## Task instructions
The output should match, line for line, the records from the line containing "খুররমের সাথে আরজুমান্দের" through the line containing "garantissons un accompagnement", with every picture left out.

## Information supplied
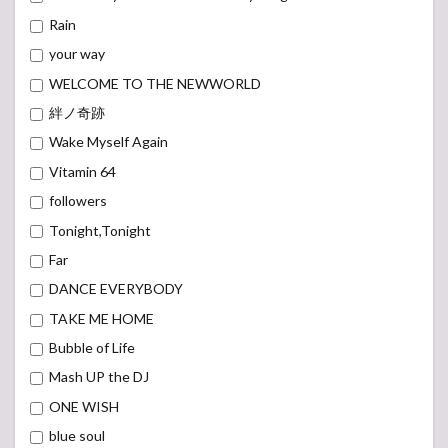
リスト)
Rain
7.1
MAN
your way
WITH A
“evergreen”
WELCOME TO THE NEWWORLD
MISSION ～
絆ノ奇跡
Full album
tracks of
Wake Myself Again
『MASH UP
THE
Vitamin 64
WORLD』
followers
～
Tonight,Tonight
7.2
MAN
Far
WITH A
DANCE EVERYBODY
“All You
Need”
TAKE ME HOME
MISSION
～Full
Bubble of Life
album
Mash UP the DJ
tracks of
『MAN
ONE WISH
WITH A
MISSION』
blue soul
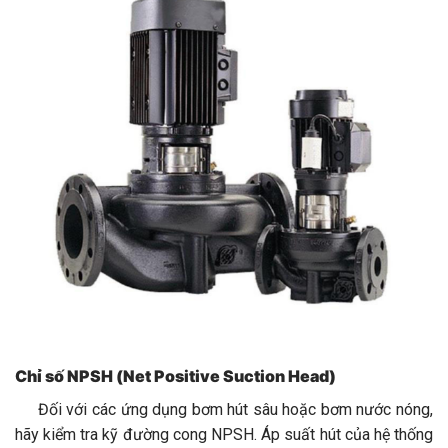
Chỉ số NPSH (Net Positive Suction Head)
Đối với các ứng dụng bơm hút sâu hoặc bơm nước nóng,
hãy kiểm tra kỹ đường cong
NPSH
. Áp suất hút của hệ thống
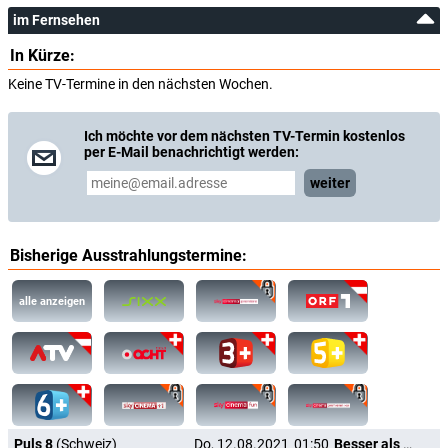
im Fernsehen
In Kürze:
Keine TV-Termine in den nächsten Wochen.
Ich möchte vor dem nächsten TV-Termin kostenlos
per E-Mail benachrichtigt werden:
weiter
Bisherige Ausstrahlungstermine:
alle anzeigen
Puls 8
(Schweiz)
Do, 12.08.2021
01:50
Besser als nix - Gestorben ist noch jeder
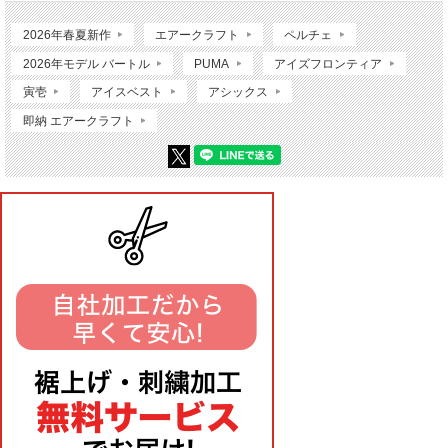
2026年春夏新作
エアークラフト
ペルチェ
2026年モデル バートル
PUMA
アイズフロンティア
寅壱
アイスベスト
アシックス
即納 エアークラフト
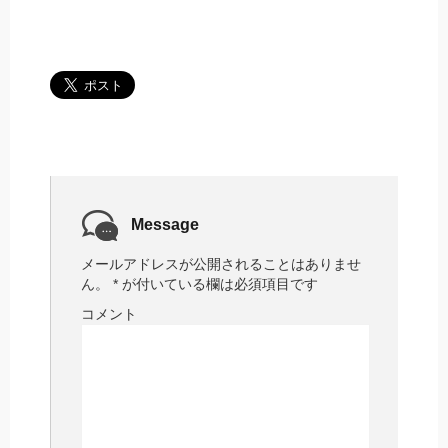
Message
メールアドレスが公開されることはありませ
ん。
*
が付いている欄は必須項目です
コメント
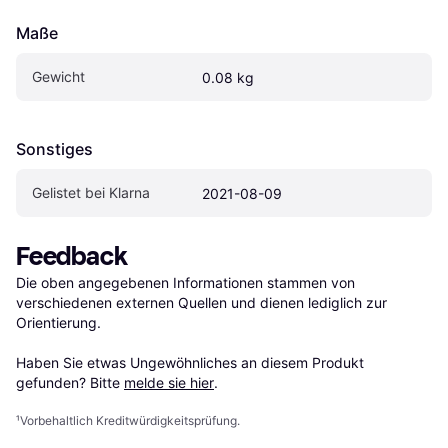
Maße
Gewicht
0.08 kg
Sonstiges
Gelistet bei Klarna
2021-08-09
Feedback
Die oben angegebenen Informationen stammen von 
verschiedenen externen Quellen und dienen lediglich zur 
Orientierung.

Haben Sie etwas Ungewöhnliches an diesem Produkt 
gefunden? Bitte 
melde sie hier
.
¹
Vorbehaltlich Kreditwürdigkeitsprüfung.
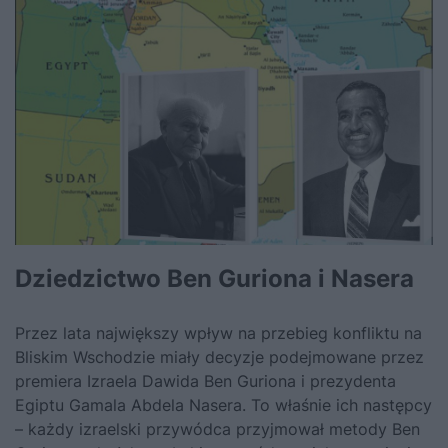
Dziedzictwo Ben Guriona i Nasera
Przez lata największy wpływ na przebieg konfliktu na
Bliskim Wschodzie miały decyzje podejmowane przez
premiera Izraela Dawida Ben Guriona i prezydenta
Egiptu Gamala Abdela Nasera. To właśnie ich następcy
– każdy izraelski przywódca przyjmował metody Ben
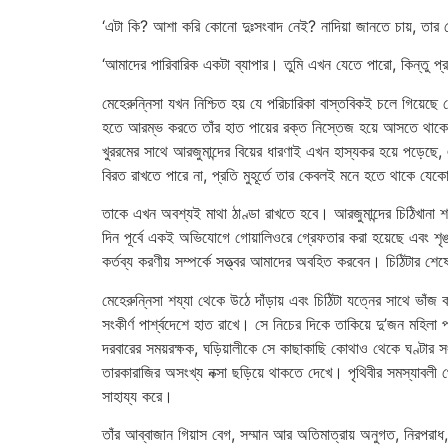
‘এটা কি? আশা করি কোনো দুঃসংবাদ নেই? নাদিয়া জানতে চায়, ত
‘আমাদের পারিবারিক একটা ব্যাপার। তুমি এখন যেতে পারো, কিন্তু 
মেহেরুন্নিসা যখন নিশ্চিত হয় যে পরিচারিকা বাস্তবিকই চলে গিয়েছে স
হতে আরম্ভ করতে তাঁর হাত পায়ের রক্ত নিস্তেজ হয়ে আসতে থাকে। ত
খুররমের সাথে আরজুমান্দের বিয়ের ধারণাই এখন হাস্যকর হয়ে পড়েছ
বিরত রাখতে পারে না, প্রতি মুহূর্তে তার কেবলই মনে হতে থাকে যে
তাকে এখন অবশ্যই মাথা ঠাণ্ডা রাখতে হবে। আরজুমান্দের চিঠিখান
দিন পূর্বে একই অভিযোগে গোয়ালিওরে গ্রেফতার করা হয়েছে এবং শৃঙ্
কর্তব্য করণীয় সম্পর্কে সত্ত্বর আমাদের অবহিত করবেন। চিঠিটার শেষ
মেহেরুন্নিসা শয্যা থেকে উঠে দাঁড়ায় এবং চিঠিটা যত্নের সাথে ভাঁ
সংকীর্ণ পার্শ্বদেশে হাত রাখে। সে নিচের দিকে তাকিয়ে দু’জন মহিল
দরবারের সময়রক্ষক, ঘড়িয়ালীকে সে কাছাকাছি কোথাও থেকে ঘণ্টার
তারকারাজির অসংখ্য নক্সা ছড়িয়ে থাকতে দেখে। পৃথিবীর সমস্যাবলী 
সাহায্য করে।
তাঁর আব্বাজান গিয়াস বেগ, সম্মান আর অতিমাত্রায় অনুগত, নিরপরাধ, 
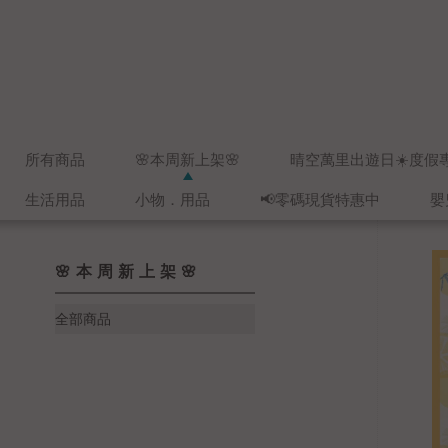
所有商品
🌸本周新上架🌸
晴空萬里出遊日☀️度假
生活用品
小物．用品
📢零碼現貨特惠中
嬰
🌸本周新上架🌸
全部商品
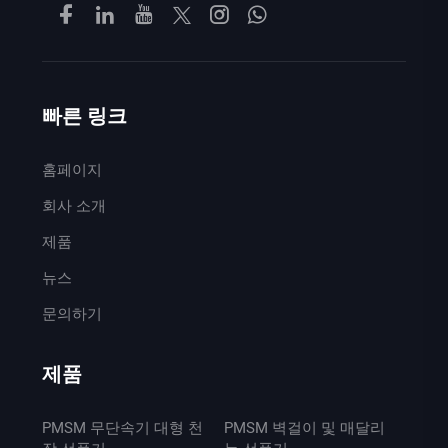
빠른 링크
홈페이지
회사 소개
제품
뉴스
문의하기
제품
PMSM 무단속기 대형 천
PMSM 벽걸이 및 매달리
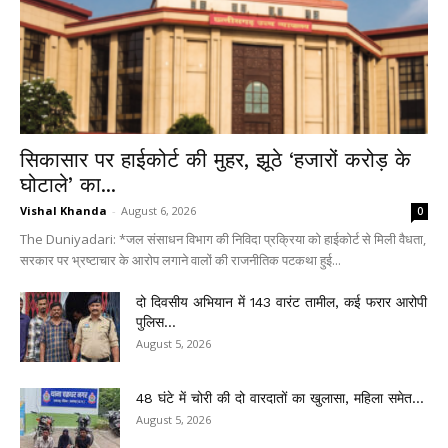
सिकासार पर हाईकोर्ट की मुहर, झूठे ‘हजारों करोड़ के
घोटाले’ का...
Vishal Khanda
-
August 6, 2026
0
The Duniyadari: *जल संसाधन विभाग की निविदा प्रक्रिया को हाईकोर्ट से मिली वैधता,
सरकार पर भ्रष्टाचार के आरोप लगाने वालों की राजनीतिक पटकथा हुई...
दो दिवसीय अभियान में 143 वारंट तामील, कई फरार आरोपी
पुलिस...
August 5, 2026
48 घंटे में चोरी की दो वारदातों का खुलासा, महिला समेत...
August 5, 2026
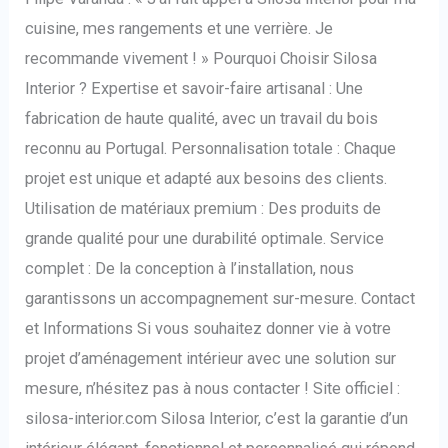
cuisine, mes rangements et une verrière. Je
recommande vivement ! » Pourquoi Choisir Silosa
Interior ? Expertise et savoir-faire artisanal : Une
fabrication de haute qualité, avec un travail du bois
reconnu au Portugal. Personnalisation totale : Chaque
projet est unique et adapté aux besoins des clients.
Utilisation de matériaux premium : Des produits de
grande qualité pour une durabilité optimale. Service
complet : De la conception à l’installation, nous
garantissons un accompagnement sur-mesure. Contact
et Informations Si vous souhaitez donner vie à votre
projet d’aménagement intérieur avec une solution sur
mesure, n’hésitez pas à nous contacter ! Site officiel :
silosa-interior.com Silosa Interior, c’est la garantie d’un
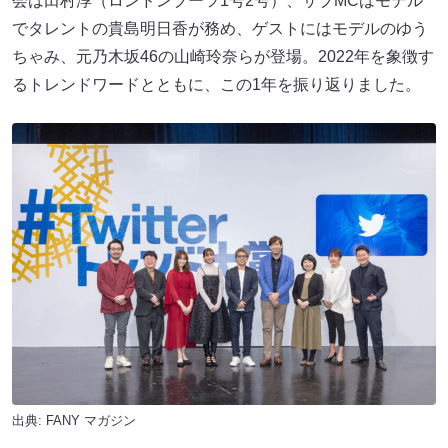
会は田村淳（ロンドンブーツ1号2号）、サブMCはモデル
でタレントの貴島明日香が務め、ゲストにはモデルのゆう
ちゃみ、元乃木坂46の山崎玲奈らが登場。2022年を象徴す
るトレンドワードとともに、この1年を振り返りました。
出典:
FANY マガジン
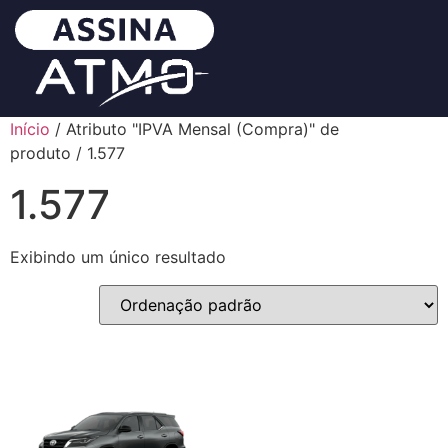
Início
/ Atributo "IPVA Mensal (Compra)" de
produto / 1.577
1.577
Exibindo um único resultado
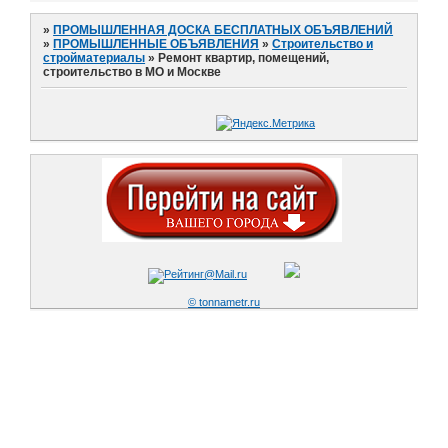
»
ПРОМЫШЛЕННАЯ ДОСКА БЕСПЛАТНЫХ ОБЪЯВЛЕНИЙ
»
ПРОМЫШЛЕННЫЕ ОБЪЯВЛЕНИЯ
»
Строительство и
стройматериалы
»
Ремонт квартир, помещений,
строительство в МО и Москве
© tonnametr.ru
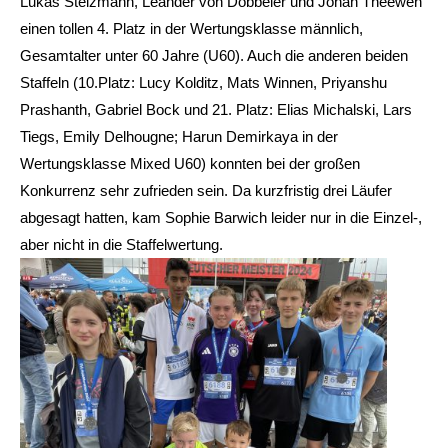
Lukas Stelzmann, Leander von Dobbeler und Jonah Theewen
einen tollen 4. Platz in der Wertungsklasse männlich,
Gesamtalter unter 60 Jahre (U60). Auch die anderen beiden
Staffeln (10.Platz: Lucy Kolditz, Mats Winnen, Priyanshu
Prashanth, Gabriel Bock und 21. Platz: Elias Michalski, Lars
Tiegs, Emily Delhougne; Harun Demirkaya in der
Wertungsklasse Mixed U60) konnten bei der großen
Konkurrenz sehr zufrieden sein. Da kurzfristig drei Läufer
abgesagt hatten, kam Sophie Barwich leider nur in die Einzel-,
aber nicht in die Staffelwertung.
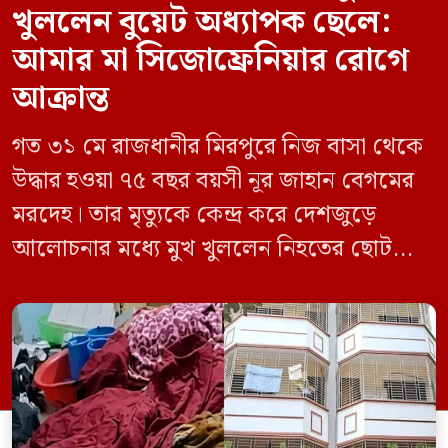
খুললেন বুয়েট অধ্যাপক ছেলে:
আমার মা সিজোফ্রেনিয়ার রোগে
আক্রান্ত
গত ৩১ মে রাজধানীর মিরপুরে নিজ বাসা থেকে
উদ্ধার হওয়া ৭৫ বছর বয়সী নূর জাহান বেগমের
মরদেহ। তার মৃত্যুকে কেন্দ্র করে দেশজুড়ে
আলোচনার মধ্যে মুখ খুললেন নিহতের ছোট
ছেলে বাংলাদেশ প্রকৌশল বিশ্ববিদ্যালয়ের
(বুয়েট) অধ্যাপক একেএম আশিকুর রহমান।
তিনি পরিবারের বিরুদ্ধে ছড়ানো বিভিন্ন তথ্যকে
মিথ্যা বলে দাবি করেছেন। বুধবার (৩ জুন)
গণমাধ্যমে দেওয়া বক্তব্যে তিনি এই […]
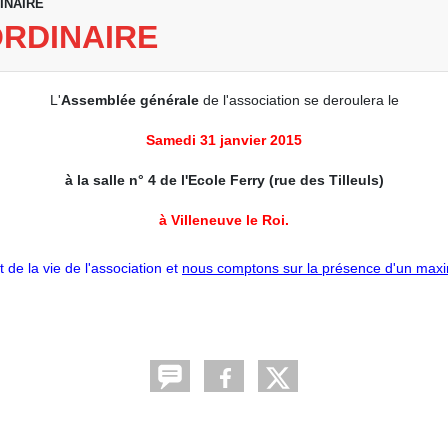
INAIRE
RDINAIRE
L'
Assemblée générale
de l'association se deroulera le
Samedi 31 janvier 2015
à la salle n° 4 de l'Ecole Ferry (rue des Tilleuls)
à Villeneuve le Roi.
 de la vie de l'association et
nous comptons sur la présence d'un max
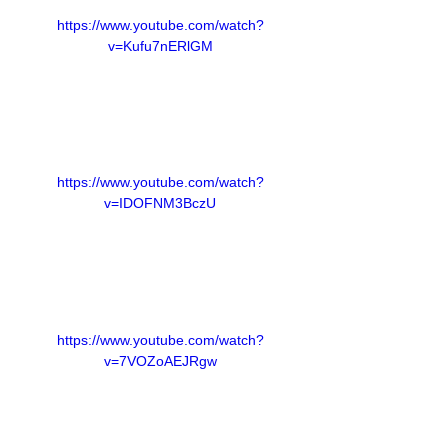
https://www.youtube.com/watch?
v=Kufu7nERlGM
https://www.youtube.com/watch?
v=IDOFNM3BczU
https://www.youtube.com/watch?
v=7VOZoAEJRgw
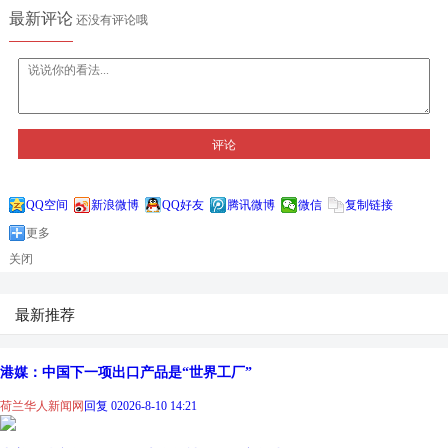
最新评论
还没有评论哦
评论
QQ空间
新浪微博
QQ好友
腾讯微博
微信
复制链接
更多
关闭
最新推荐
港媒：中国下一项出口产品是“世界工厂”
荷兰华人新闻网
回复 0
2026-8-10 14:21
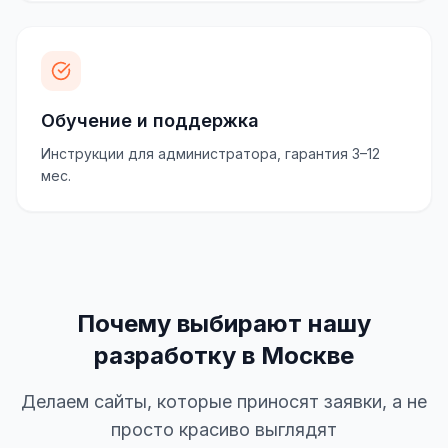
Обучение и поддержка
Инструкции для администратора, гарантия 3–12
мес.
Почему выбирают нашу
разработку в Москве
Делаем сайты, которые приносят заявки, а не
просто красиво выглядят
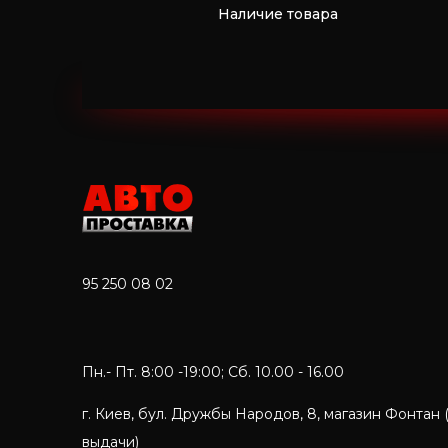
Наличие товара
95 250 08 02
Пн.- Пт. 8:00 -19:00; Сб. 10.00 - 16.00
г. Киев, бул. Дружбы Народов, 8, магазин Фонтан 
выдачи)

## Reply to the task
খুররমের সাথে আরজুমান্দের বিয়ের ধারণাই এখন হাস্যকর হয়ে পড়েছ
বিরত রাখতে পারে না, প্রতি মুহূর্তে তার কেবলই মনে হতে থাকে যে
তাকে এখন অবশ্যই মাথা ঠাণ্ডা রাখতে হবে। আরজুমান্দের চিঠিখান
দিন পূর্বে একই অভিযোগে গোয়ালিওরে গ্রেফতার করা হয়েছে এবং শৃঙ্
কর্তব্য করণীয় সম্পর্কে সত্ত্বর আমাদের অবহিত করবেন। চিঠিটার শেষ
মেহেরুন্নিসা শয্যা থেকে উঠে দাঁড়ায় এবং চিঠিটা যত্নের সাথে ভাঁ
সংকীর্ণ পার্শ্বদেশে হাত রাখে। সে নিচের দিকে তাকিয়ে দু’জন মহিল
দরবারের সময়রক্ষক, ঘড়িয়ালীকে সে কাছাকাছি কোথাও থেকে ঘণ্টার
তারকারাজির অসংখ্য নক্সা ছড়িয়ে থাকতে দেখে। পৃথিবীর সমস্যাবলী 
সাহায্য করে।
তাঁর আব্বাজান গিয়াস বেগ, সম্মান আর অতিমাত্রায় অনুগত, নিরপরাধ, 
所有商品
🌸本周新上架🌸
晴空萬里出遊日☀️度假
生活用品
小物．用品
📢零碼現貨特惠中
嬰
🌸本周新上架🌸
全部商品
빠른 링크
홈페이지
회사 소개
제품
뉴스
문의하기
제품
PMSM 무단속기 대형 천
PMSM 벽걸이 및 매달리
सिकासार पर हाईकोर्ट की मुहर, झूठे ‘हजारों करोड़ के
घोटाले’ का...
Vishal Khanda
-
August 6, 2026
0
The Duniyadari: *जल संसाधन विभाग की निविदा प्रक्रिया को हाईकोर्ट से मिली वैधता,
सरकार पर भ्रष्टाचार के आरोप लगाने वालों की राजनीतिक पटकथा हुई...
दो दिवसीय अभियान में 143 वारंट तामील, कई फरार आरोपी
पुलिस...
August 5, 2026
48 घंटे में चोरी की दो वारदातों का खुलासा, महिला समेत...
August 5, 2026
cuisine, mes rangements et une verrière. Je
recommande vivement ! » Pourquoi Choisir Silosa
Interior ? Expertise et savoir-faire artisanal : Une
fabrication de haute qualité, avec un travail du bois
reconnu au Portugal. Personnalisation totale : Chaque
projet est unique et adapté aux besoins des clients.
Utilisation de matériaux premium : Des produits de
grande qualité pour une durabilité optimale. Service
complet : De la conception à l’installation, nous
garantissons un accompagnement sur-mesure. Contact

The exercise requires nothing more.